TASK INSTRUCTIONS: Gather all lines from the material that contain the word "well".

MATERIAL FOR THIS TASK:
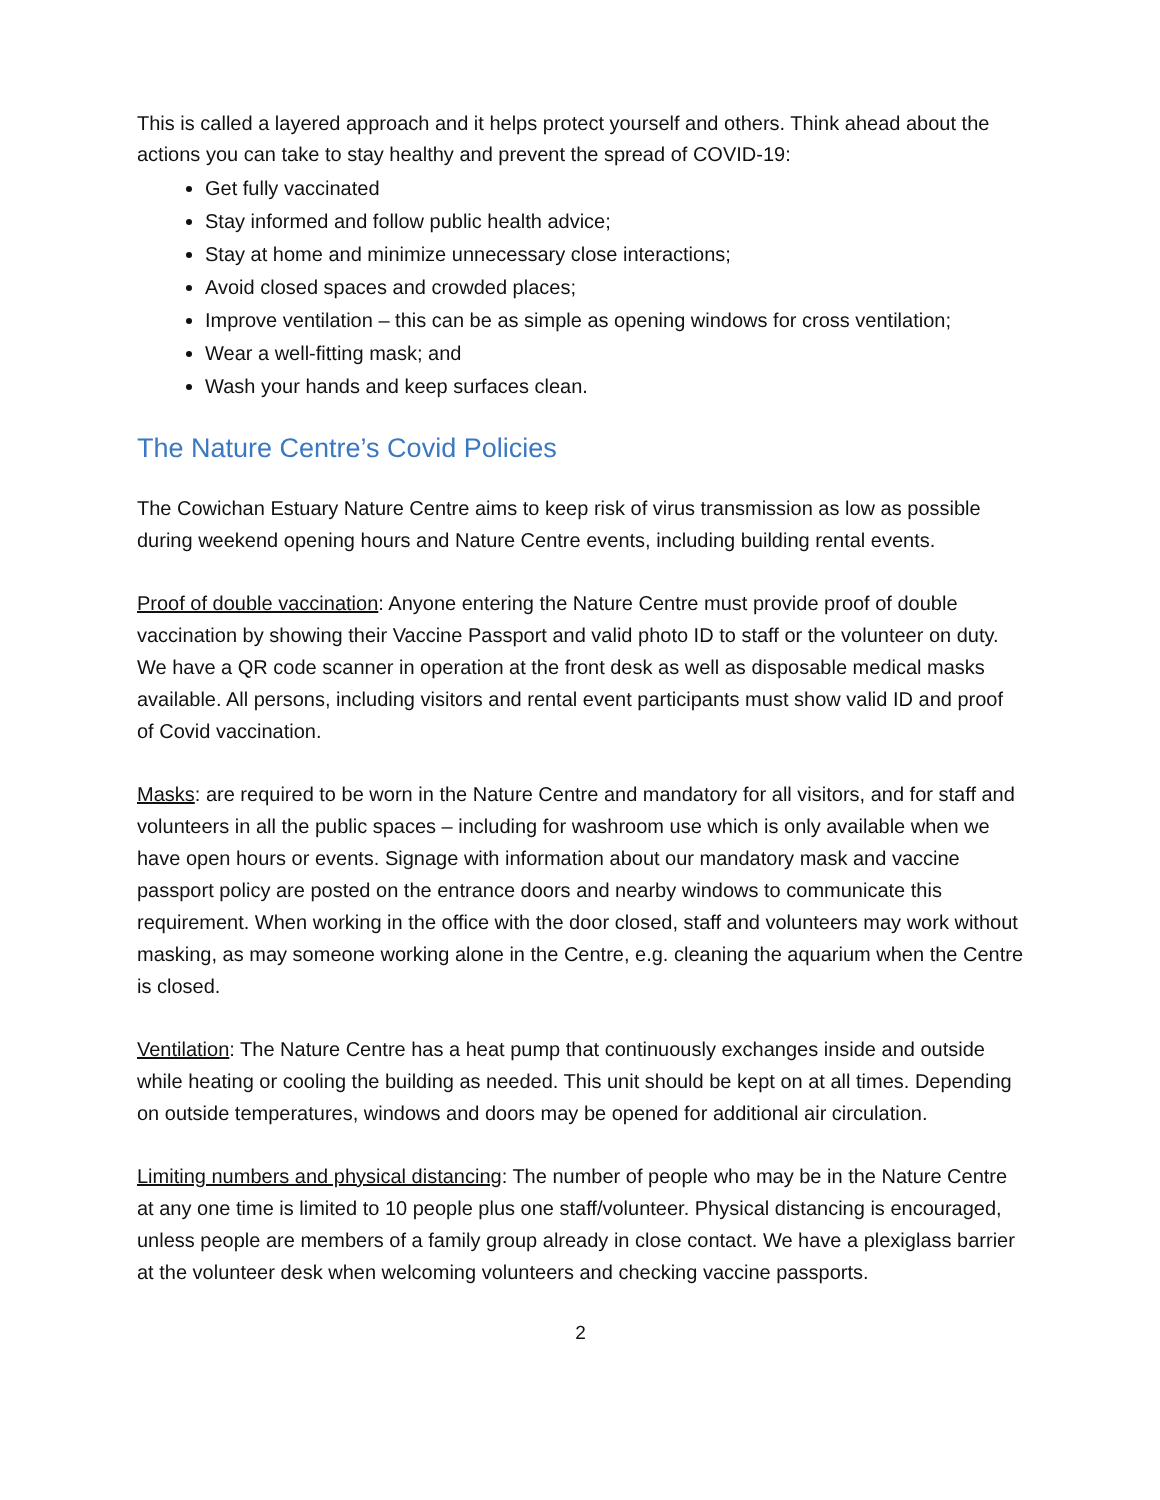This is called a layered approach and it helps protect yourself and others. Think ahead about the actions you can take to stay healthy and prevent the spread of COVID-19:
Get fully vaccinated
Stay informed and follow public health advice;
Stay at home and minimize unnecessary close interactions;
Avoid closed spaces and crowded places;
Improve ventilation – this can be as simple as opening windows for cross ventilation;
Wear a well-fitting mask; and
Wash your hands and keep surfaces clean.
The Nature Centre’s Covid Policies
The Cowichan Estuary Nature Centre aims to keep risk of virus transmission as low as possible during weekend opening hours and Nature Centre events, including building rental events.
Proof of double vaccination: Anyone entering the Nature Centre must provide proof of double vaccination by showing their Vaccine Passport and valid photo ID to staff or the volunteer on duty. We have a QR code scanner in operation at the front desk as well as disposable medical masks available. All persons, including visitors and rental event participants must show valid ID and proof of Covid vaccination.
Masks: are required to be worn in the Nature Centre and mandatory for all visitors, and for staff and volunteers in all the public spaces – including for washroom use which is only available when we have open hours or events. Signage with information about our mandatory mask and vaccine passport policy are posted on the entrance doors and nearby windows to communicate this requirement. When working in the office with the door closed, staff and volunteers may work without masking, as may someone working alone in the Centre, e.g. cleaning the aquarium when the Centre is closed.
Ventilation: The Nature Centre has a heat pump that continuously exchanges inside and outside while heating or cooling the building as needed. This unit should be kept on at all times. Depending on outside temperatures, windows and doors may be opened for additional air circulation.
Limiting numbers and physical distancing: The number of people who may be in the Nature Centre at any one time is limited to 10 people plus one staff/volunteer. Physical distancing is encouraged, unless people are members of a family group already in close contact. We have a plexiglass barrier at the volunteer desk when welcoming volunteers and checking vaccine passports.
2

WRITTEN ANSWER:
Wear a well-fitting mask; and
Proof of double vaccination: Anyone entering the Nature Centre must provide proof of double vaccination by showing their Vaccine Passport and valid photo ID to staff or the volunteer on duty. We have a QR code scanner in operation at the front desk as well as disposable medical masks available. All persons, including visitors and rental event participants must show valid ID and proof of Covid vaccination.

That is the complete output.